FINE FUEL MOISTURE CODE: CREATING A PREDICATIVE REGIONAL FIRE WEATHER MODEL FOR THE MEDITERRANEAN AREA LA PEYNE, FRANCE
Summary
Mediterranean Europe suffers from over 50,000 forest fires annually, the vast majority of which has an anthropogenic ignition source. Climatic change and related land use changes are likely to increase the problems related to forest fires. Models that provide land owners, fire fighters and authorities with daily information on potential fire behavior are therefore of high added value.
In this study a Canadian model is applied that relates meteorological indices to fine fuel moisture content, an important indicator for flammability of the fuel complex. This Fine Fuel Moisture Code (FFMC) is adapted from Canadian boreal vegetation to Mediterranean vegetation. Moreover a part of the BEHAVE fire behavior prediction model is added to quantify estimations on rate of spread, fireline intensity and flame length. These three parameters are crucial in crown fire ignition but also have a big influence on the possible way of firefighting.

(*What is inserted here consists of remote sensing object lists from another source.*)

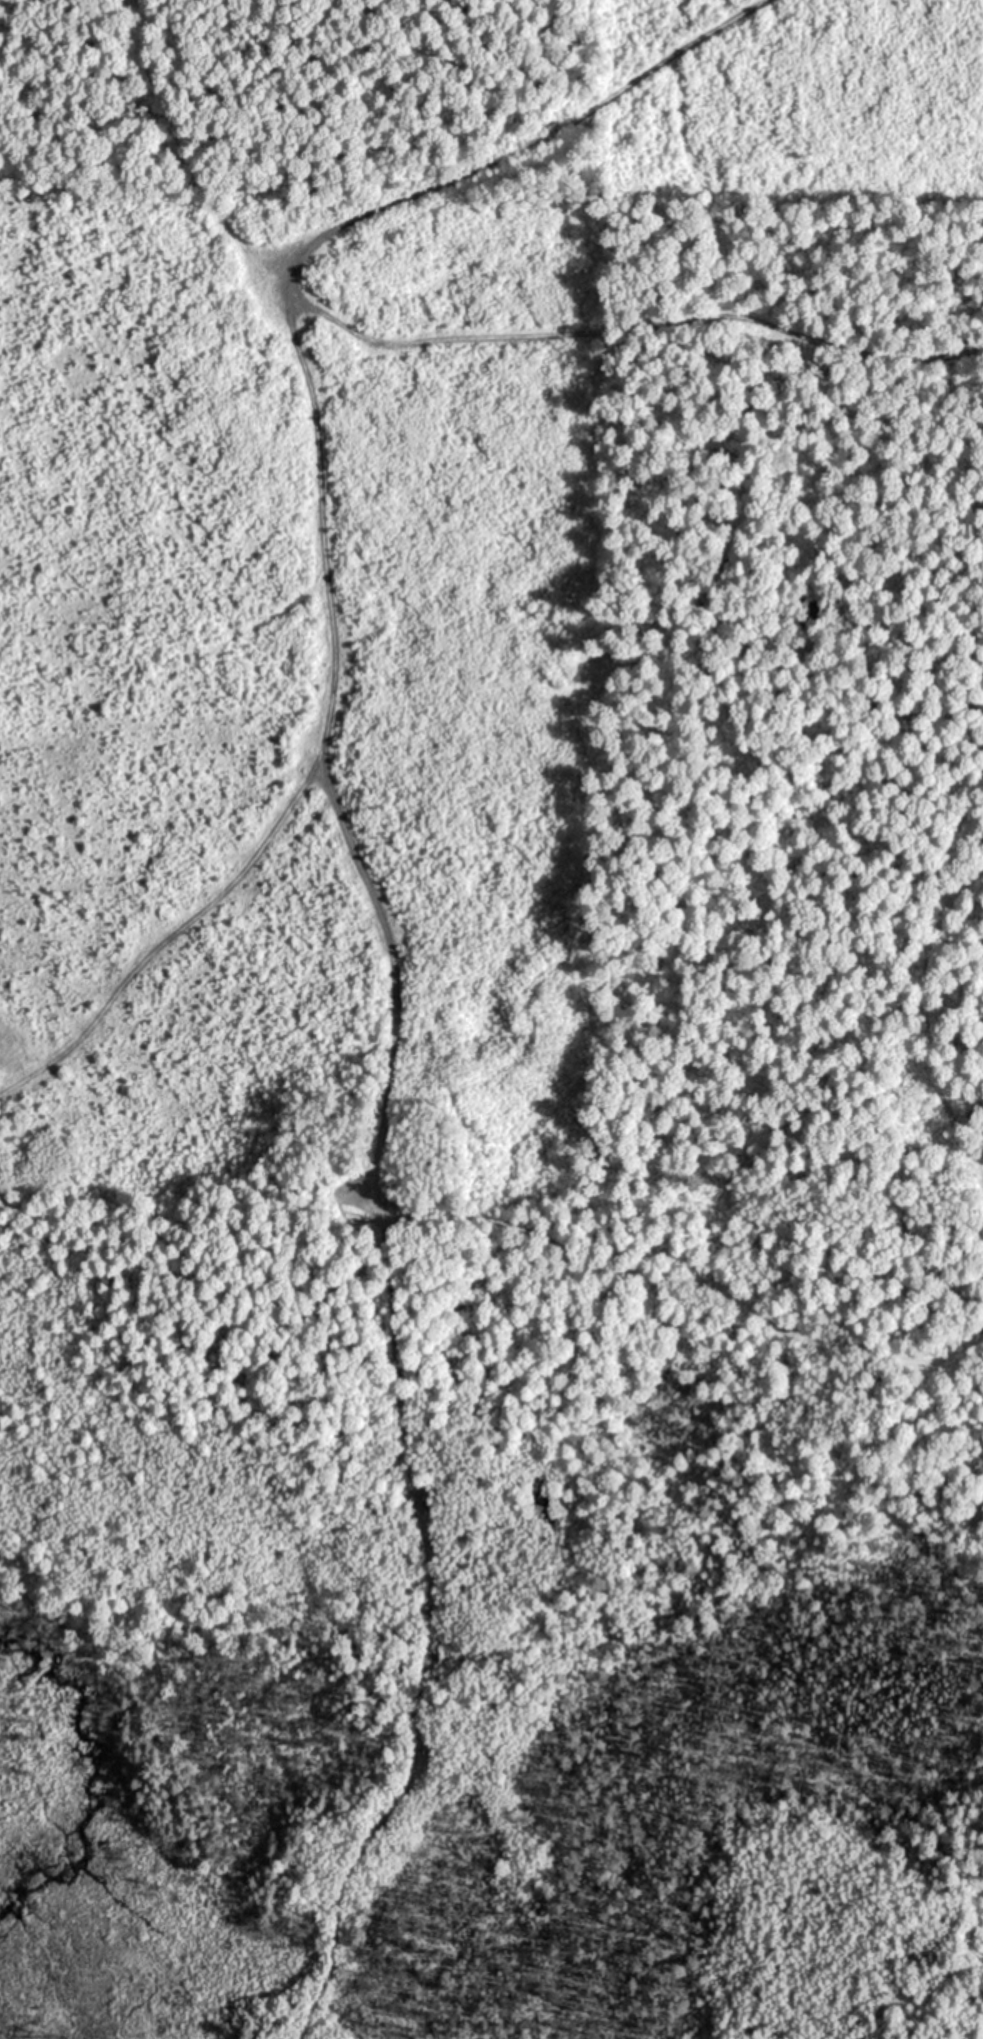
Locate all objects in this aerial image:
road: (181, 159)
road: (315, 479)
road: (472, 1221)
road: (426, 1632)

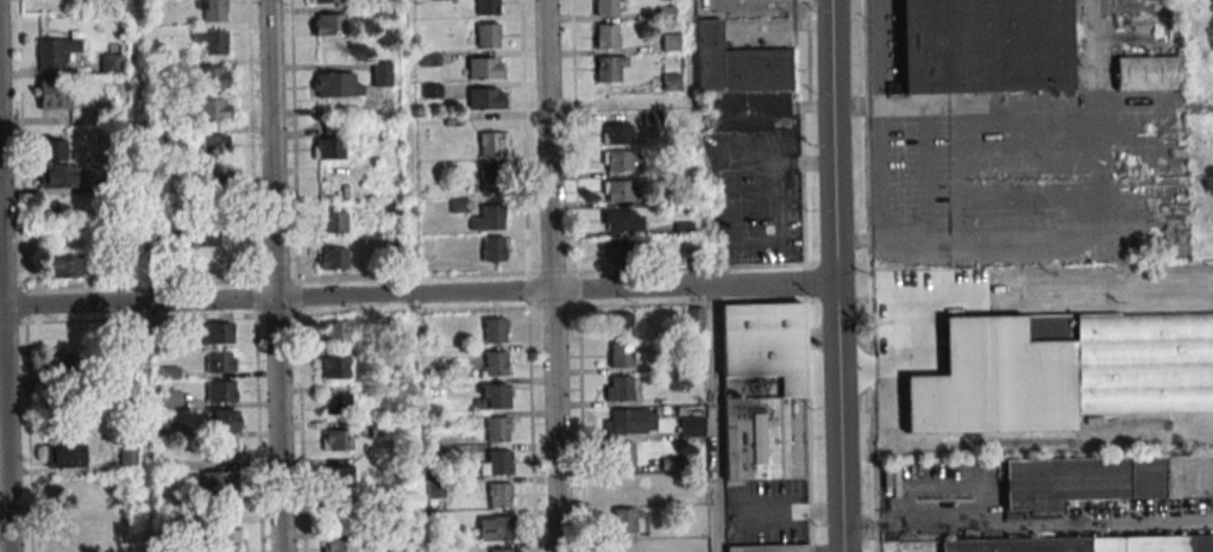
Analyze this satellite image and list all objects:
building: (324, 1)
building: (487, 7)
building: (606, 8)
building: (213, 10)
building: (327, 24)
building: (487, 35)
building: (606, 36)
building: (212, 40)
building: (671, 42)
building: (984, 45)
road: (686, 51)
building: (54, 53)
building: (110, 62)
building: (738, 64)
building: (484, 68)
building: (608, 68)
building: (381, 73)
building: (1148, 73)
building: (212, 77)
building: (671, 82)
building: (335, 85)
building: (54, 93)
building: (486, 98)
road: (588, 105)
building: (213, 110)
building: (652, 119)
building: (618, 133)
building: (331, 141)
building: (493, 144)
building: (216, 145)
building: (53, 146)
building: (622, 160)
building: (218, 171)
building: (60, 176)
building: (492, 180)
building: (620, 191)
parking lot: (755, 195)
building: (490, 218)
building: (622, 220)
building: (332, 222)
building: (170, 231)
building: (219, 237)
building: (493, 249)
building: (617, 251)
building: (332, 258)
building: (64, 265)
road: (140, 275)
road: (413, 275)
road: (871, 275)
road: (273, 276)
road: (551, 276)
road: (835, 276)
road: (417, 294)
road: (693, 302)
building: (695, 315)
building: (628, 322)
building: (495, 329)
building: (335, 331)
building: (216, 333)
building: (623, 355)
building: (220, 362)
building: (497, 363)
building: (61, 365)
building: (335, 367)
building: (1061, 372)
road: (4, 385)
building: (620, 388)
building: (223, 391)
building: (763, 391)
road: (257, 394)
building: (495, 396)
building: (170, 399)
building: (336, 403)
road: (301, 415)
road: (716, 419)
building: (222, 421)
building: (630, 421)
road: (809, 425)
building: (692, 427)
building: (498, 429)
building: (337, 439)
building: (222, 450)
building: (65, 455)
building: (622, 455)
building: (128, 456)
building: (670, 461)
building: (497, 463)
building: (340, 475)
building: (218, 481)
building: (1105, 482)
building: (621, 486)
building: (689, 492)
building: (500, 495)
building: (341, 515)
building: (625, 520)
road: (1027, 523)
building: (495, 527)
building: (224, 540)
building: (338, 545)
building: (1084, 545)
building: (769, 548)
building: (503, 550)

A study area in Southern France was selected to collect fuel moisture content samples in 14 locations over a 10-day period. For each of the four dominant Mediterranean vegetation species a plot was selected that had an 11mm rainfall event simulated. The fuel moisture content data was used to calibrate and validate the FFMC model over the fieldwork period. After calibration the data was used to simulate the moisture content over the period from June 1 to September 6, 2013. This simulated moisture content was used to drive the BEHAVE model.
The results showed moderate fire behavior conditions for almost the complete period in all vegetation classes. Extended fire behavior was found on the steep slopes in the dense and middle matorral but the absence of high windspeeds suppressed excessive fire behavior. The accuracy of the BEHAVE model could not be tested, such being outside the scope of this study, but it was successfully evaluated for the Mediterranean in other studies. For the calibrated FFMC model the uncertainty was estimated by a 95% confidence interval, that averaged at 4.3%. The expected accuracy (FFMC + BEHAVE) is assumed highest in dry conditions.
It is concluded that this model spatially and temporally estimates summer moisture content and fire behavior with an accuracy good enough for practical use. However also several defects such as parameter generalization and the high dependency on good meteorological data are discussed in this study.